Often he would travel to remote places with little nighttime light pollution, where the stars and planets shine forth like nowhere else on Earth.

“Being out in dark, remote locations all night long, it gives the eyes time to really adjust to night vision and looking up with either naked eye or using binoculars is great,” he said. “Having a telescope may make the view closer, but not always better because of the time and effort of the extra stuff, with limited field of view.”

Now living in Sun Prairie, Wis., near his octogenarian parents, the tug of space and the wonders of the universe have stayed with him all along.

“I am fascinated by the vastness of space, the thought that Earth is not alone,” Seaton said. “The beauty of the stars is amazing. Just looking up at night, seeing all the different formations, colors and being able to see something new every time.”

Other eclipses have come and gone, some being just partial and others happening too far away for Seaton to go.  But upon learning of the upcoming total solar eclipse on Aug. 21, with its point of longest duration near SIU, Seaton became determined to accomplish what fate and a stranger’s errant foot had prevented all those years ago.

“First off, I am glad that I am getting the chance to re-live that exciting point in time:  I am going to view a full solar eclipse, at a school surrounded by crowds of people,” Seaton said. “Part of watching an eclipse is seeing the reactions of others.
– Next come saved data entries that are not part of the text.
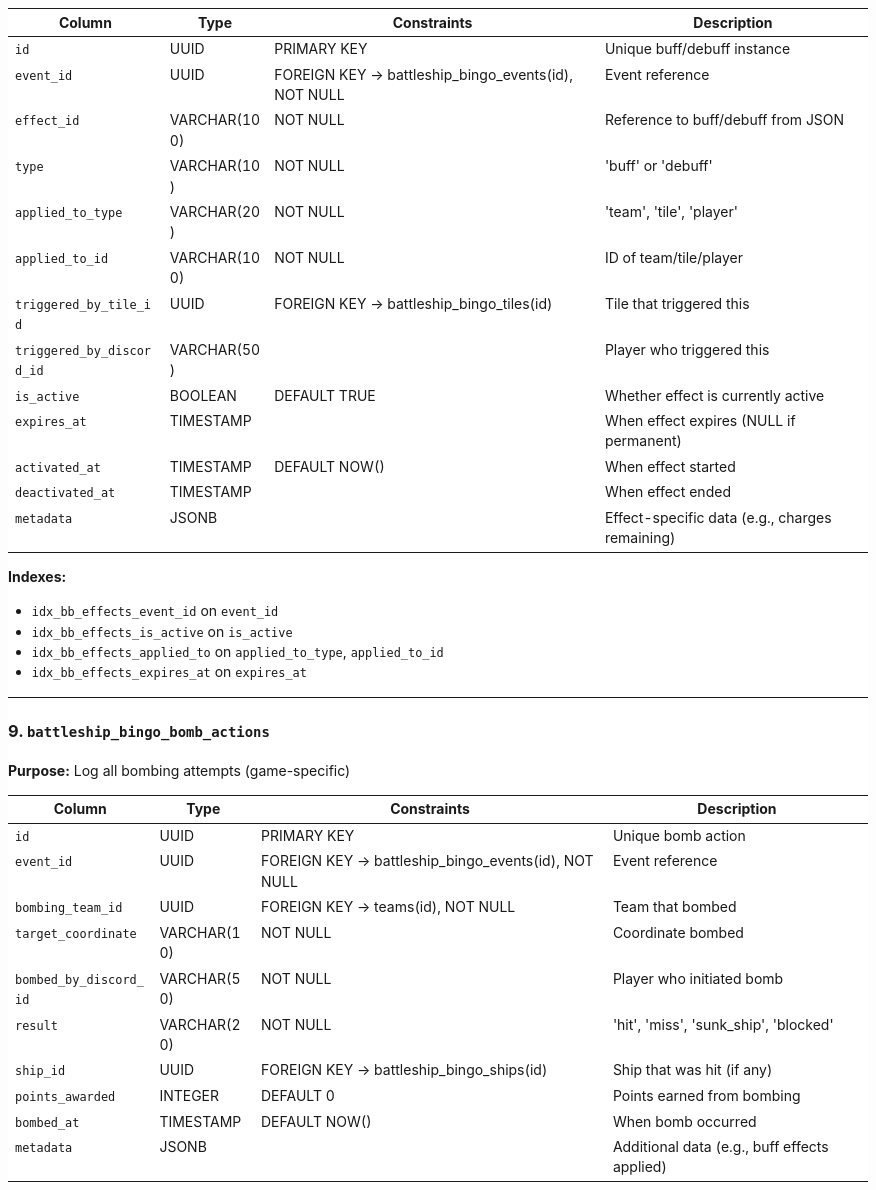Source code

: | Column | Type | Constraints | Description |
|--------|------|-------------|-------------|
| `id` | UUID | PRIMARY KEY | Unique buff/debuff instance |
| `event_id` | UUID | FOREIGN KEY → battleship_bingo_events(id), NOT NULL | Event reference |
| `effect_id` | VARCHAR(100) | NOT NULL | Reference to buff/debuff from JSON |
| `type` | VARCHAR(10) | NOT NULL | 'buff' or 'debuff' |
| `applied_to_type` | VARCHAR(20) | NOT NULL | 'team', 'tile', 'player' |
| `applied_to_id` | VARCHAR(100) | NOT NULL | ID of team/tile/player |
| `triggered_by_tile_id` | UUID | FOREIGN KEY → battleship_bingo_tiles(id) | Tile that triggered this |
| `triggered_by_discord_id` | VARCHAR(50) | | Player who triggered this |
| `is_active` | BOOLEAN | DEFAULT TRUE | Whether effect is currently active |
| `expires_at` | TIMESTAMP | | When effect expires (NULL if permanent) |
| `activated_at` | TIMESTAMP | DEFAULT NOW() | When effect started |
| `deactivated_at` | TIMESTAMP | | When effect ended |
| `metadata` | JSONB | | Effect-specific data (e.g., charges remaining) |

**Indexes:**
- `idx_bb_effects_event_id` on `event_id`
- `idx_bb_effects_is_active` on `is_active`
- `idx_bb_effects_applied_to` on `applied_to_type`, `applied_to_id`
- `idx_bb_effects_expires_at` on `expires_at`

---

### 9. `battleship_bingo_bomb_actions`
**Purpose:** Log all bombing attempts (game-specific)

| Column | Type | Constraints | Description |
|--------|------|-------------|-------------|
| `id` | UUID | PRIMARY KEY | Unique bomb action |
| `event_id` | UUID | FOREIGN KEY → battleship_bingo_events(id), NOT NULL | Event reference |
| `bombing_team_id` | UUID | FOREIGN KEY → teams(id), NOT NULL | Team that bombed |
| `target_coordinate` | VARCHAR(10) | NOT NULL | Coordinate bombed |
| `bombed_by_discord_id` | VARCHAR(50) | NOT NULL | Player who initiated bomb |
| `result` | VARCHAR(20) | NOT NULL | 'hit', 'miss', 'sunk_ship', 'blocked' |
| `ship_id` | UUID | FOREIGN KEY → battleship_bingo_ships(id) | Ship that was hit (if any) |
| `points_awarded` | INTEGER | DEFAULT 0 | Points earned from bombing |
| `bombed_at` | TIMESTAMP | DEFAULT NOW() | When bomb occurred |
| `metadata` | JSONB | | Additional data (e.g., buff effects applied) |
It would not be the same to be standing alone in some remote location.

“This time it is nearby and I have even more anticipation, more knowledge and more equipment,” he said.  “As the time grows near at getting a second chance to catch the eclipse, I’ve had time to plan ahead.”

And he’s learned a few things in the 38 years since that fateful day in 1979.

“I am going to take more precautions to keep my cameras safe. I plan on using a minimum of two cameras, perhaps more,” he said. “I'd like two just for the eclipse and one more to document the atmosphere with the reactions of the people around me.”

Seaton said he specifically chose to come to SIU for the event for several reasons.

“It’s a school, it’s in the path of totality and it’s close enough to travel to easily,” he said.

He also will be helping with a project called MegaMovie Photo Team, a project put together by Google and others, which will use the work of 1,000 or so amateur photographers to create a “movie” of the eclipse.

Seaton said he’s glad his mother, who loaned him the camera in 1979, is still here to witness his excitement. Much of the equipment he plans to bring will be modern, high-tech cameras and lenses, but not all of it.

“During my recent move, I came across the original camera I used in 1979. It had since been repaired and will be coming with me.

“Hopefully I can find a roll of film for it.”